С Олей у него были трудные, очень трудные отношения. После смерти Нины они стали еще труднее. Пробиться в ее внутренний мир он не мог. Хотел. Безусловно хотел. Но скорее всего — не умел. Он с большой теплотой относился к Олиному мужу, музыканту, — помню, каким сложным поручением он меня «обременил» при поездке в Лейпциг: вместе с Гансом Марквардтом, его другом, директором одного из старейших в Европе издательств «Реклам-Ферлаг», мы искали для зятя нужные ему ноты и музыкальную литературу, и я был счастлив, что смог выполнить Юрину просьбу. Сам Юра — тем более. Но сколько он ни старался, натянутость отношений в осиротевшей семье становились все больше заметной.

Однажды, когда уже Юры не стало, я, вернувшись домой, застал маму в слезах. Рассказ ее меня ужаснул. Звонила Оля — ей нужен был какой-то юридический совет. Меня не застав, разговорилась с мамой. Та поспешила ее обрадовать: в бездонных ящиках письменного стола нашелся очень плохой по качеству, частично засвеченный, но ставший теперь реликвией, снимок, который моя, тогда десятилетняя, дочь сделала в Дубултах в июле семьдесят восьмого года: мы с Юрой в окружении писательских детей, составлявших Танино общество.

— Разве можно меня чем-то обрадовать? — спросила Оля упавшим голосом.

— Нашелся снимок, которого у вас нет..

— Неужели мамочки?! — воскликнула Оля.

— Нет, папы.

— Тогда он меня не интересует, — жестко и неумолимо отрезала Оля. — Можете его оставить себе.

Я понимаю, каких душевных мук стоило ей довести себя до такого ожесточения. И произнести то, что сорвалось с ее языка. Понимаю и не осуждаю. Но мне показалось, что пощечину получил я сам. Что оставалось делать? Позвонить Оле и напомнить про урок, который некогда мне дал в сто десятой Иван Кузьмич: «Не отрекайся от брата?!» А тем более — от отца… Такого отца! Но — не посмел… Не решился… Подумалось только: в этой ужасающей атмосфере Юра жил — постоянно, ежедневно, почти до последних дней, он, замечательный русский писатель, хорошо понимавший свое, уже завоеванное, место в литературе. Свое предназначение…

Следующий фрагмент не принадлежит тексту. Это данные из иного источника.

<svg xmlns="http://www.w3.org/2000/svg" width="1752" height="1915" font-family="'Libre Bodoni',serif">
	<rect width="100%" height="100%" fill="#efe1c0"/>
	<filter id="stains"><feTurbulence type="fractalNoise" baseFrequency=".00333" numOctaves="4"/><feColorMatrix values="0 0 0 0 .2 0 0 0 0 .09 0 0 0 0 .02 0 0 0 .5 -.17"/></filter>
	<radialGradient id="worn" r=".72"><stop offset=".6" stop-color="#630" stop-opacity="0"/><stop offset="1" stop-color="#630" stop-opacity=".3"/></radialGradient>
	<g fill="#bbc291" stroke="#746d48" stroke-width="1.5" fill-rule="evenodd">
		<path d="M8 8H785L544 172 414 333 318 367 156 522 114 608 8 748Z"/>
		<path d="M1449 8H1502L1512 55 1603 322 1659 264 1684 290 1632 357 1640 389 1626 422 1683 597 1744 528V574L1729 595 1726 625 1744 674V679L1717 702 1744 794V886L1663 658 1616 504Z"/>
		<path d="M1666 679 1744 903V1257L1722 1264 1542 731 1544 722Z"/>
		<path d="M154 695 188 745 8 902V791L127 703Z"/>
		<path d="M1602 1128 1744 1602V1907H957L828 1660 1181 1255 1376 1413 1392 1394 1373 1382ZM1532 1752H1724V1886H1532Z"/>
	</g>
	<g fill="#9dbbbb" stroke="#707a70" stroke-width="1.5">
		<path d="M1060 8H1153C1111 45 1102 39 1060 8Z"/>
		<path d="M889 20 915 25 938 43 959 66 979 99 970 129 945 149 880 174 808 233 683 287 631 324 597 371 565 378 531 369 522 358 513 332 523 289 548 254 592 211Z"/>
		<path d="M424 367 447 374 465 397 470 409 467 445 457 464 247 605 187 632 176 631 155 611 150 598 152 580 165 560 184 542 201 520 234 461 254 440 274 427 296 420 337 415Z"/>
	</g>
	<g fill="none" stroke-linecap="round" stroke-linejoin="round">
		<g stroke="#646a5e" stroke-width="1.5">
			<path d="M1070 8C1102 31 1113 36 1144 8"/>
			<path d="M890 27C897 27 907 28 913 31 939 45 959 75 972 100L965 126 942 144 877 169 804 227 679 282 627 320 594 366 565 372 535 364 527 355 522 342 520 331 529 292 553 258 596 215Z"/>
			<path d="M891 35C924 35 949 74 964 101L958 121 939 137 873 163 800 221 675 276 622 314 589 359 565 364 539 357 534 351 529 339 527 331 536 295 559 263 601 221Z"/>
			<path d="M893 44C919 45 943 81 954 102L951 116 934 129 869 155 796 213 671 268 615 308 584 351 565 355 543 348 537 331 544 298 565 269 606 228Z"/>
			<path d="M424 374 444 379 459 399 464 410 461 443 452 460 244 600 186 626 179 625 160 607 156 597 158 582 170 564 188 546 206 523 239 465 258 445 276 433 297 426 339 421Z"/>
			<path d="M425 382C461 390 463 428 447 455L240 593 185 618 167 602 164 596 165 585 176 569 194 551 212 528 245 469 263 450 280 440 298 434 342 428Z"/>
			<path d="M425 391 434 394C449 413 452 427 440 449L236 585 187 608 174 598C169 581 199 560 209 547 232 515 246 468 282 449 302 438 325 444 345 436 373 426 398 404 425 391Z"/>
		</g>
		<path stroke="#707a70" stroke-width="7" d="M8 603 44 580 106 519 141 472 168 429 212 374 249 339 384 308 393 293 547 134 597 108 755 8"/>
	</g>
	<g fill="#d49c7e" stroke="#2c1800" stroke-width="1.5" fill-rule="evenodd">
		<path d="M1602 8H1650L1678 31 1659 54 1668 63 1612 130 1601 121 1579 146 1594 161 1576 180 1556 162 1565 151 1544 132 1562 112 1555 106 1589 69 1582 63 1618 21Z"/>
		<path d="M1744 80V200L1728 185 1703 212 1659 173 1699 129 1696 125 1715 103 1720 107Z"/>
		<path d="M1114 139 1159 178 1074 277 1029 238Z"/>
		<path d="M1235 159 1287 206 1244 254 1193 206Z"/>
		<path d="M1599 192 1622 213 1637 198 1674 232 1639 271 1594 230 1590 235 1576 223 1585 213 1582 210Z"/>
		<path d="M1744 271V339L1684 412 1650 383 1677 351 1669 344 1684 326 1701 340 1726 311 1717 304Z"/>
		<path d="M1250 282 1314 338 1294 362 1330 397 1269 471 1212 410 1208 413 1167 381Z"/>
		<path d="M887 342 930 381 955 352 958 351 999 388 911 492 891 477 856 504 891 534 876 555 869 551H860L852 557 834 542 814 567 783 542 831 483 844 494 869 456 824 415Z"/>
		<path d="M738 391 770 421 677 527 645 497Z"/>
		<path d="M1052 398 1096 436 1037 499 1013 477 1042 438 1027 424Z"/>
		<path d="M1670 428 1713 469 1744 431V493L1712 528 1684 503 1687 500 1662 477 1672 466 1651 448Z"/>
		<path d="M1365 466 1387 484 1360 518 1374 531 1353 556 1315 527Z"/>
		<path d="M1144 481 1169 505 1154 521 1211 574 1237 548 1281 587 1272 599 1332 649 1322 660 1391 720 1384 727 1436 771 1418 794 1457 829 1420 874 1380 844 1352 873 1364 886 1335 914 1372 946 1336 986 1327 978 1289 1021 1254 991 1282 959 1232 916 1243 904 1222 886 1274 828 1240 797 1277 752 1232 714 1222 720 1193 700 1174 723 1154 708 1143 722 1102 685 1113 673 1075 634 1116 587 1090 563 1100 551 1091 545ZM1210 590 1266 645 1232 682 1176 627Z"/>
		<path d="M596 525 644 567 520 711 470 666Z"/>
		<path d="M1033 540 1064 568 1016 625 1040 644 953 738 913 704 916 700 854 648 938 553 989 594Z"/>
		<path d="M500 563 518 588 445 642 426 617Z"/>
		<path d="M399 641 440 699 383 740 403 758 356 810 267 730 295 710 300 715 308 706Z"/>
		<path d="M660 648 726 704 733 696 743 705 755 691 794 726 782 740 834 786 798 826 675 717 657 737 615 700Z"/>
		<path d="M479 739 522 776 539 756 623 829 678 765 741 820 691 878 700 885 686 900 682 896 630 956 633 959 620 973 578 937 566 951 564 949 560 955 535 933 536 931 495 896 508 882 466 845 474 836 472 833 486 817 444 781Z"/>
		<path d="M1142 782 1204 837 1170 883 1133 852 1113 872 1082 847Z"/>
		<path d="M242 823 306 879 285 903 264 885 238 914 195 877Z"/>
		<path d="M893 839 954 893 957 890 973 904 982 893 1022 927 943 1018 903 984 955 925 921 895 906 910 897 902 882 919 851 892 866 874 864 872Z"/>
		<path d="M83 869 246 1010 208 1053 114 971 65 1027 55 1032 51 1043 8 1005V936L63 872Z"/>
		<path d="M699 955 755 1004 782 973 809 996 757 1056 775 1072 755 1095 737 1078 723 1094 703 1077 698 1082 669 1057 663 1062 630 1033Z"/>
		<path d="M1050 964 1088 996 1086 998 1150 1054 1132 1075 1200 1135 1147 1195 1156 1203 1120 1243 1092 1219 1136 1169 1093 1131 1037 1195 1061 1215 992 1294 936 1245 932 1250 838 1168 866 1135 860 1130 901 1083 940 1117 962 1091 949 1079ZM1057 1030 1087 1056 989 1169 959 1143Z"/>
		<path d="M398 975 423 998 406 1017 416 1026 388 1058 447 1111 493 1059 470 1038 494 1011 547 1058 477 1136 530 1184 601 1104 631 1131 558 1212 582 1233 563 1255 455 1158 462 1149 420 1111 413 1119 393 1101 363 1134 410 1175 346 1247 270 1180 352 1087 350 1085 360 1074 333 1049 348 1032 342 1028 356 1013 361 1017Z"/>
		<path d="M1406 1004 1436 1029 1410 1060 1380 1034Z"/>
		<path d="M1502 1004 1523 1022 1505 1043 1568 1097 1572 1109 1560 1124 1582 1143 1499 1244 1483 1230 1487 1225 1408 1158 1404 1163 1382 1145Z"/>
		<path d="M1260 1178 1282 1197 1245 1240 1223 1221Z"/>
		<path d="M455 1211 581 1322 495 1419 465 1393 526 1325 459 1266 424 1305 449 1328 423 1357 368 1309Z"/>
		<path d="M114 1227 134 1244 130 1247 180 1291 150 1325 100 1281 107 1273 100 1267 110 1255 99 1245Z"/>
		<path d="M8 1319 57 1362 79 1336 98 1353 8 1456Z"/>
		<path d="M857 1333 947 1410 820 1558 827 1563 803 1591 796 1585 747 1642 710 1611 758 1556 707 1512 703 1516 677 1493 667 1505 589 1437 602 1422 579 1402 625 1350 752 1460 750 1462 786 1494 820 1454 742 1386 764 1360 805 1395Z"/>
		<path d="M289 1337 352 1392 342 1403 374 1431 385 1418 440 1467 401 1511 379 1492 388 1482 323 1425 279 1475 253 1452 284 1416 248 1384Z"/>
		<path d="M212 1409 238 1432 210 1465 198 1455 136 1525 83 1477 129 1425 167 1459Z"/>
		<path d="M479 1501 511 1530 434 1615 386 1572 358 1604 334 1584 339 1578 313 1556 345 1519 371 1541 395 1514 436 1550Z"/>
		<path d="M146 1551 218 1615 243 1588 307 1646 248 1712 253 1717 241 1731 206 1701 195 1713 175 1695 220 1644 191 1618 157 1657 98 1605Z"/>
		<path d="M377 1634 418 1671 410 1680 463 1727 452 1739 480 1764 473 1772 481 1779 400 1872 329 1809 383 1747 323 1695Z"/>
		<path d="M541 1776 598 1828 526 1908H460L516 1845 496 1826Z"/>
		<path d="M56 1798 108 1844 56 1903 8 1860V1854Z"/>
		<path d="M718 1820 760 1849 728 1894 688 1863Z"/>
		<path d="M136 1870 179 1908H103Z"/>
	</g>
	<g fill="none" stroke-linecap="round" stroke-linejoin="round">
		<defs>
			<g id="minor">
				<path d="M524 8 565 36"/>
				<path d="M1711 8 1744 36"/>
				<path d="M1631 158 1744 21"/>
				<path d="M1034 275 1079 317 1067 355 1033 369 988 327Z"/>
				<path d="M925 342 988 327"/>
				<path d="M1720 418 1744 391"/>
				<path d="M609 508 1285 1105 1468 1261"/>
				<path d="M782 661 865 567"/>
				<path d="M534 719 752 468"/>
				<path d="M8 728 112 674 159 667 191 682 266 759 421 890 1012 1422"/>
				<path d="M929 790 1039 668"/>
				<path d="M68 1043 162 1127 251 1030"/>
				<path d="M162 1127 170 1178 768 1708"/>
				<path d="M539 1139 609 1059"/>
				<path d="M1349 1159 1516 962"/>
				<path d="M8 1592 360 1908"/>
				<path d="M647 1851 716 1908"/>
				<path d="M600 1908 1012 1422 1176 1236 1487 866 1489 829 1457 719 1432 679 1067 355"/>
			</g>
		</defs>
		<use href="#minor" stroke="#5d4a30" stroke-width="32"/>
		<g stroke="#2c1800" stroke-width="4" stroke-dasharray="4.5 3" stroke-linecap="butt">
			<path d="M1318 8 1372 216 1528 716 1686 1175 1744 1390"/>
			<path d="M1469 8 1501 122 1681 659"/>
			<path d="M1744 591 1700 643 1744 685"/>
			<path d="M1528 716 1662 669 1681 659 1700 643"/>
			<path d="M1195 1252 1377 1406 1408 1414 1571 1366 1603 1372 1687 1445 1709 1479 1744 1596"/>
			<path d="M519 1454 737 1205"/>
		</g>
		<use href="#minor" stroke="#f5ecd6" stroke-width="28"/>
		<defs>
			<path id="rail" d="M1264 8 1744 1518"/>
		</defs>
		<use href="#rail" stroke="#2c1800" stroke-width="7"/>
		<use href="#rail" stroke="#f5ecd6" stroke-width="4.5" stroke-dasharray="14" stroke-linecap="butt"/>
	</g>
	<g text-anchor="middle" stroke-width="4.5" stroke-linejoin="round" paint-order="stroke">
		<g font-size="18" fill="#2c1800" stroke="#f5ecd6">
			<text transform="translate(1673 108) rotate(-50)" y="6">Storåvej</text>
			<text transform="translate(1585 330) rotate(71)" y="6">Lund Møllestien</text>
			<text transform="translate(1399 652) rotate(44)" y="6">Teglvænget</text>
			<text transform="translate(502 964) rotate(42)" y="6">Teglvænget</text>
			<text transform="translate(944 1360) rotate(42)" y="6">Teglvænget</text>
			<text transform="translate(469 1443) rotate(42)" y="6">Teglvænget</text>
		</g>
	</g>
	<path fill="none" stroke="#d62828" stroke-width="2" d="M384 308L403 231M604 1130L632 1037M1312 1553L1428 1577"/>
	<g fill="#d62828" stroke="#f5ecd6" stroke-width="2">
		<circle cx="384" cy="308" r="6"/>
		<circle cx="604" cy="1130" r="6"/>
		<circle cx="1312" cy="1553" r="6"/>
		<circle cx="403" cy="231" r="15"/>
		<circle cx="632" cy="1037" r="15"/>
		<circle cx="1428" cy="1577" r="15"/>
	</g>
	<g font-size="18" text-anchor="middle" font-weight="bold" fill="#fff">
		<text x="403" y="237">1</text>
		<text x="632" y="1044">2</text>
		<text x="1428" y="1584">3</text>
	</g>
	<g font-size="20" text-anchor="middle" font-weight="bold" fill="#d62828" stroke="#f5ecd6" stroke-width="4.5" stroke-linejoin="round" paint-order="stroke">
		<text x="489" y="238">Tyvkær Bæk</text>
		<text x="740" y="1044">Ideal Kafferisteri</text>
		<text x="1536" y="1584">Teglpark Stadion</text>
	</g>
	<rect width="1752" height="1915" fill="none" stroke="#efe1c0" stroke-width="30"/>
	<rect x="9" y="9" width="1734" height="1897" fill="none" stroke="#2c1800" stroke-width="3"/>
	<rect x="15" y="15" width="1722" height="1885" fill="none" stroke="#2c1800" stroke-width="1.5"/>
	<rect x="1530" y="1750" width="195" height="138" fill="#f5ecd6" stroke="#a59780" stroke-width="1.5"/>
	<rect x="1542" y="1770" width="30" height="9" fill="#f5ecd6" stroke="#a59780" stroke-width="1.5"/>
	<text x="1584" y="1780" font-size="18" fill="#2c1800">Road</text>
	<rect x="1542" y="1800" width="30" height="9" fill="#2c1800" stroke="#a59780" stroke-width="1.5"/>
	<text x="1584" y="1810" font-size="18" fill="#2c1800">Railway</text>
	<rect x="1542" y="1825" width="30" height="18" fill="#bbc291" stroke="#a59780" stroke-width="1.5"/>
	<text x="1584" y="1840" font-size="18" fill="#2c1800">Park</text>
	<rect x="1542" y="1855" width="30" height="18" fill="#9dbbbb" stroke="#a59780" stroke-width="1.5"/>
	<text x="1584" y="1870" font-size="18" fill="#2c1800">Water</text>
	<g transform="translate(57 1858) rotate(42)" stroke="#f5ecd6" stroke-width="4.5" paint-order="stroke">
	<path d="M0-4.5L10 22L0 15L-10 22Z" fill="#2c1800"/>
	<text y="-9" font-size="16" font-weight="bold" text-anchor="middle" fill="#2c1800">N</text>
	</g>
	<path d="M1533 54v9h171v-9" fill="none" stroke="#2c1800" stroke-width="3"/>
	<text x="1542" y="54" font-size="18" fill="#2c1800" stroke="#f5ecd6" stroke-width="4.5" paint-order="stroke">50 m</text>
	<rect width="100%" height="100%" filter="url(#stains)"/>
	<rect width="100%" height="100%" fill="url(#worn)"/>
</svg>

Нет никакого секрета в том, почему разлад самых близких, казалось, людей все обострялся. В довершение ко всему это была — не знаю, в точности ли осознанная или, может быть, непроизвольная — реакция на то, что какое-то время спустя опустевшее после Нины место оказалось занятым. Женщине, которая его заняла, посвящена повесть «Другая жизнь», увидевшая свет в 1975 году. «Посвящается Алле» — так написано на чистом листе, предваряющем книгу.